Jazz Through the Ages Exhibition
Black Mountain Jazz at the Abergavenny Arts Festival
- Sunday 30th June 2019
- 4.30pm to 7pm
- Melville Centre: Pen-y-Pound, Abergavenny NP7 5UD
SUPPORTING QUALITY LIVE MUSIC IN ABERGAVENNY
Here at BMJ we have created a dazzling new exhibition of ‘pop-up’ posters telling the story of jazz.
It will be unveiled for the first time on Sunday, June 30, as part of the club’s important contribution to the Abergavenny Arts Festival and then at its annual Wall2Wall Festival in August.
The fourteen posters – each around 3ft wide and 7ft high – can be easily unfurled and transported, so will feature at other events to signal BMJ’s presence.

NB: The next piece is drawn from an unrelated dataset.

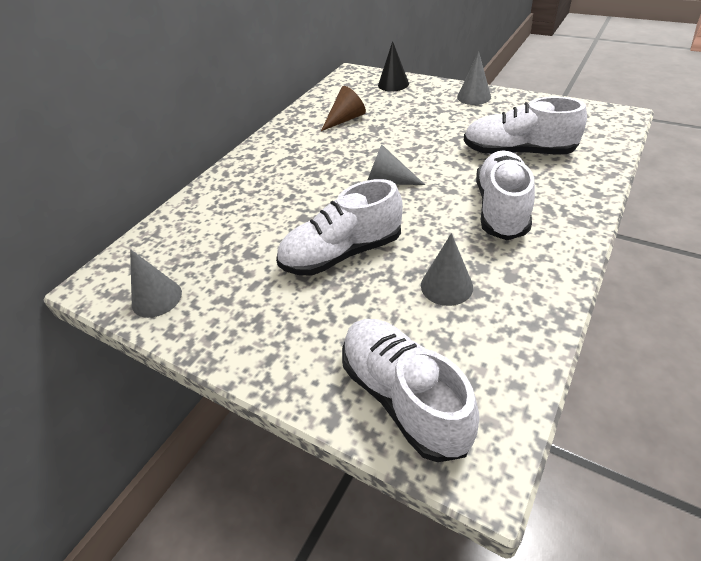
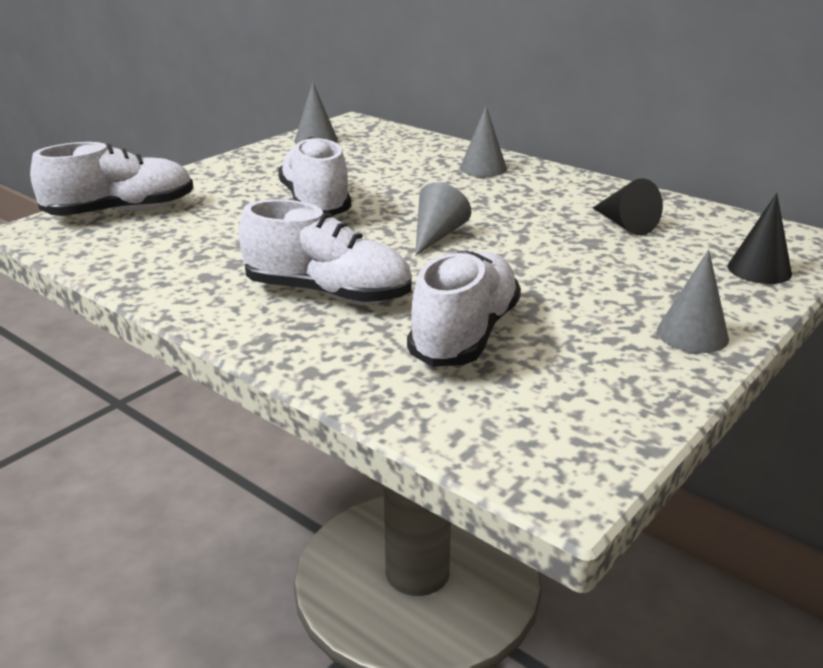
camera: 95 degrees right, 15 degrees down
brown cone [321,86,366,131] -> black cone [593,178,663,235]
grey cone [421,233,473,306] -> grey cone moved to [460,106,507,177]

Abergavenny graphic designer Jayne Goodwin and her company Art Matters have created the brilliant posters with the help of club members. They tell the story of jazz in brief commentary and include pictures and potted biographies of its leading musicians.
Jazz is an ongoing and developing music. But, like all great creative endeavours, its history is important, not least for those new to it and who are keen to learn more.
That history, which began in America towards the end of the 19th century, marked rapid changes in each decade of the 20th. Lots of influences, including European classical music, minstrel shows, religious rites, and the field ‘hollers’ of Black agricultural labourers in the Deep South before and after the Civil War, combined meaningfully in New Orleans and places nearby before migrating up the Mississippi to spread rapidly throughout the United States.
Thanks to radio and recordings, jazz burst anew in Chicago, New York, and other great American cities. It was hot, it ‘swung’, it made the pulse race; but it could be beautifully slow, sad, and reflective. It changed from small groups to big bands and back again. It produced celebrated musicians such as Louis Armstrong, Duke Ellington and Miles Davis. It began to ‘conquer’ the world and influence other forms of popular music.
Jazz became ‘modern’ and continued to inspire musicians the world over, not least in Britain and the Continent. Old styles gave way to new, but they never died. They enriched the jazz experience.
Most important, jazz continues to grow, excite, revive, and enthuse. Jazz makes life worth living.
During the exhibition, Nick Steel will provide his ‘The Wind-up Merchant’ entertainment, with a selection of 1920s to 1950s 78s gramophone records, featuring some of the past jazz greats.